>>>

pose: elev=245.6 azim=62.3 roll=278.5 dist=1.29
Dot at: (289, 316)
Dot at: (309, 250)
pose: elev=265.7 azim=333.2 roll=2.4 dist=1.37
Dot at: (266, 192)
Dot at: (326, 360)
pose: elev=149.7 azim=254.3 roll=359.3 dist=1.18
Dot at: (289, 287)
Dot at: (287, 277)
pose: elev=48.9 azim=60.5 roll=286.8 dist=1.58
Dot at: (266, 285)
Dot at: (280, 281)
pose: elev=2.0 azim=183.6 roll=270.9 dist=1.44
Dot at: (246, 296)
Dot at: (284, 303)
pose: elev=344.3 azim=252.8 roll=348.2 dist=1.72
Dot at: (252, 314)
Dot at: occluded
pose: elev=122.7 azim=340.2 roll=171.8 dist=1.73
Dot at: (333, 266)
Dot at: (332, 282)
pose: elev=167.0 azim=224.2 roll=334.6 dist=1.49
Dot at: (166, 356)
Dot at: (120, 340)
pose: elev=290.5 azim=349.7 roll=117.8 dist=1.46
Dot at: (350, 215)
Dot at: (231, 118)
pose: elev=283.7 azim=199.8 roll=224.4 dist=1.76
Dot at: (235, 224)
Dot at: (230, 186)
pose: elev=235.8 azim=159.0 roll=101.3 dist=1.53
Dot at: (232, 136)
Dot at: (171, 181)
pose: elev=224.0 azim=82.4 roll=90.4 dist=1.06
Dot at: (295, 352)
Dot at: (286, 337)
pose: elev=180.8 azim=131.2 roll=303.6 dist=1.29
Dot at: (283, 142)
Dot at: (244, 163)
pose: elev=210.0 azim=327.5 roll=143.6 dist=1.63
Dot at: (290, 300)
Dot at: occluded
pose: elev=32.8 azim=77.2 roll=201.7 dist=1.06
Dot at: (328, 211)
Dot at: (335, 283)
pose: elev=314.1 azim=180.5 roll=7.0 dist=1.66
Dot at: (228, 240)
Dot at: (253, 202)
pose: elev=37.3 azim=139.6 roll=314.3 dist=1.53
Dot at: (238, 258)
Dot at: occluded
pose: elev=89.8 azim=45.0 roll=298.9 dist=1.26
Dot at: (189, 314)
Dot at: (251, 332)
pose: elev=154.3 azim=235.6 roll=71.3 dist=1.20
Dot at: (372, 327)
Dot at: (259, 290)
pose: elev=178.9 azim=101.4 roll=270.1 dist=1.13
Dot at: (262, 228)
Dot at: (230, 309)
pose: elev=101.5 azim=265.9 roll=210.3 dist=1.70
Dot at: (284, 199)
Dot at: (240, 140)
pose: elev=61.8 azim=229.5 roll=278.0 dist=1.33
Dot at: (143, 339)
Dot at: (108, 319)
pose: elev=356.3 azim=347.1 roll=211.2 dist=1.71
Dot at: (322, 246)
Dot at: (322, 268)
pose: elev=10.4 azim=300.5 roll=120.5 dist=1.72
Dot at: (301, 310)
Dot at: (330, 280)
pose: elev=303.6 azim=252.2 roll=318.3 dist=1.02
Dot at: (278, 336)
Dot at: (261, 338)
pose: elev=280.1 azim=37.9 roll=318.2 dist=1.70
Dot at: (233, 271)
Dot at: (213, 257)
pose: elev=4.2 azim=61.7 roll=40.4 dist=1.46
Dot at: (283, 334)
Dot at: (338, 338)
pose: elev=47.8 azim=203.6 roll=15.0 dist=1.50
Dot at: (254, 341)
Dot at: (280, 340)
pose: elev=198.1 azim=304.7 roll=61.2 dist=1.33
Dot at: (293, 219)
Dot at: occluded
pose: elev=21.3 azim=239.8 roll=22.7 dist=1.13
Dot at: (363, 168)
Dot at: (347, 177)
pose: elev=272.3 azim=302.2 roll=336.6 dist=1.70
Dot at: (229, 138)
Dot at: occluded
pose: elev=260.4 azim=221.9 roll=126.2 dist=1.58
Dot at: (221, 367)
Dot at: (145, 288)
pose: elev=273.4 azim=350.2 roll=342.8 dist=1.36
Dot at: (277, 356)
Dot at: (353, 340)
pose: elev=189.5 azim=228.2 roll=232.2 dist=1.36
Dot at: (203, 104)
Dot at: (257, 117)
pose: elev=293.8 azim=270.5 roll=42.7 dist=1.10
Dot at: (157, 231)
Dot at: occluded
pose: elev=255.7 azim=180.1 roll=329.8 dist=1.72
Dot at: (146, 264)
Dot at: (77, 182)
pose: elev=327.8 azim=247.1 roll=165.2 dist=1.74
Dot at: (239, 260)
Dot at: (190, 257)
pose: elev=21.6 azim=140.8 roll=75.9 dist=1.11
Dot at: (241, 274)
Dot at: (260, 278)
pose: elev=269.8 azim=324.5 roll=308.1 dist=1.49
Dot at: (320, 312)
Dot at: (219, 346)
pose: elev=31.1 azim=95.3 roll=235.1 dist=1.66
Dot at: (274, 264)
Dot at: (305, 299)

<<<

* **Task objective**
Please write out all of the material above as a numbered list, omitting any blank lines.

* **Finished task**
1. pose: elev=245.6 azim=62.3 roll=278.5 dist=1.29
2. Dot at: (289, 316)
3. Dot at: (309, 250)
4. pose: elev=265.7 azim=333.2 roll=2.4 dist=1.37
5. Dot at: (266, 192)
6. Dot at: (326, 360)
7. pose: elev=149.7 azim=254.3 roll=359.3 dist=1.18
8. Dot at: (289, 287)
9. Dot at: (287, 277)
10. pose: elev=48.9 azim=60.5 roll=286.8 dist=1.58
11. Dot at: (266, 285)
12. Dot at: (280, 281)
13. pose: elev=2.0 azim=183.6 roll=270.9 dist=1.44
14. Dot at: (246, 296)
15. Dot at: (284, 303)
16. pose: elev=344.3 azim=252.8 roll=348.2 dist=1.72
17. Dot at: (252, 314)
18. Dot at: occluded
19. pose: elev=122.7 azim=340.2 roll=171.8 dist=1.73
20. Dot at: (333, 266)
21. Dot at: (332, 282)
22. pose: elev=167.0 azim=224.2 roll=334.6 dist=1.49
23. Dot at: (166, 356)
24. Dot at: (120, 340)
25. pose: elev=290.5 azim=349.7 roll=117.8 dist=1.46
26. Dot at: (350, 215)
27. Dot at: (231, 118)
28. pose: elev=283.7 azim=199.8 roll=224.4 dist=1.76
29. Dot at: (235, 224)
30. Dot at: (230, 186)
31. pose: elev=235.8 azim=159.0 roll=101.3 dist=1.53
32. Dot at: (232, 136)
33. Dot at: (171, 181)
34. pose: elev=224.0 azim=82.4 roll=90.4 dist=1.06
35. Dot at: (295, 352)
36. Dot at: (286, 337)
37. pose: elev=180.8 azim=131.2 roll=303.6 dist=1.29
38. Dot at: (283, 142)
39. Dot at: (244, 163)
40. pose: elev=210.0 azim=327.5 roll=143.6 dist=1.63
41. Dot at: (290, 300)
42. Dot at: occluded
43. pose: elev=32.8 azim=77.2 roll=201.7 dist=1.06
44. Dot at: (328, 211)
45. Dot at: (335, 283)
46. pose: elev=314.1 azim=180.5 roll=7.0 dist=1.66
47. Dot at: (228, 240)
48. Dot at: (253, 202)
49. pose: elev=37.3 azim=139.6 roll=314.3 dist=1.53
50. Dot at: (238, 258)
51. Dot at: occluded
52. pose: elev=89.8 azim=45.0 roll=298.9 dist=1.26
53. Dot at: (189, 314)
54. Dot at: (251, 332)
55. pose: elev=154.3 azim=235.6 roll=71.3 dist=1.20
56. Dot at: (372, 327)
57. Dot at: (259, 290)
58. pose: elev=178.9 azim=101.4 roll=270.1 dist=1.13
59. Dot at: (262, 228)
60. Dot at: (230, 309)
61. pose: elev=101.5 azim=265.9 roll=210.3 dist=1.70
62. Dot at: (284, 199)
63. Dot at: (240, 140)
64. pose: elev=61.8 azim=229.5 roll=278.0 dist=1.33
65. Dot at: (143, 339)
66. Dot at: (108, 319)
67. pose: elev=356.3 azim=347.1 roll=211.2 dist=1.71
68. Dot at: (322, 246)
69. Dot at: (322, 268)
70. pose: elev=10.4 azim=300.5 roll=120.5 dist=1.72
71. Dot at: (301, 310)
72. Dot at: (330, 280)
73. pose: elev=303.6 azim=252.2 roll=318.3 dist=1.02
74. Dot at: (278, 336)
75. Dot at: (261, 338)
76. pose: elev=280.1 azim=37.9 roll=318.2 dist=1.70
77. Dot at: (233, 271)
78. Dot at: (213, 257)
79. pose: elev=4.2 azim=61.7 roll=40.4 dist=1.46
80. Dot at: (283, 334)
81. Dot at: (338, 338)
82. pose: elev=47.8 azim=203.6 roll=15.0 dist=1.50
83. Dot at: (254, 341)
84. Dot at: (280, 340)
85. pose: elev=198.1 azim=304.7 roll=61.2 dist=1.33
86. Dot at: (293, 219)
87. Dot at: occluded
88. pose: elev=21.3 azim=239.8 roll=22.7 dist=1.13
89. Dot at: (363, 168)
90. Dot at: (347, 177)
91. pose: elev=272.3 azim=302.2 roll=336.6 dist=1.70
92. Dot at: (229, 138)
93. Dot at: occluded
94. pose: elev=260.4 azim=221.9 roll=126.2 dist=1.58
95. Dot at: (221, 367)
96. Dot at: (145, 288)
97. pose: elev=273.4 azim=350.2 roll=342.8 dist=1.36
98. Dot at: (277, 356)
99. Dot at: (353, 340)
100. pose: elev=189.5 azim=228.2 roll=232.2 dist=1.36
101. Dot at: (203, 104)
102. Dot at: (257, 117)
103. pose: elev=293.8 azim=270.5 roll=42.7 dist=1.10
104. Dot at: (157, 231)
105. Dot at: occluded
106. pose: elev=255.7 azim=180.1 roll=329.8 dist=1.72
107. Dot at: (146, 264)
108. Dot at: (77, 182)
109. pose: elev=327.8 azim=247.1 roll=165.2 dist=1.74
110. Dot at: (239, 260)
111. Dot at: (190, 257)
112. pose: elev=21.6 azim=140.8 roll=75.9 dist=1.11
113. Dot at: (241, 274)
114. Dot at: (260, 278)
115. pose: elev=269.8 azim=324.5 roll=308.1 dist=1.49
116. Dot at: (320, 312)
117. Dot at: (219, 346)
118. pose: elev=31.1 azim=95.3 roll=235.1 dist=1.66
119. Dot at: (274, 264)
120. Dot at: (305, 299)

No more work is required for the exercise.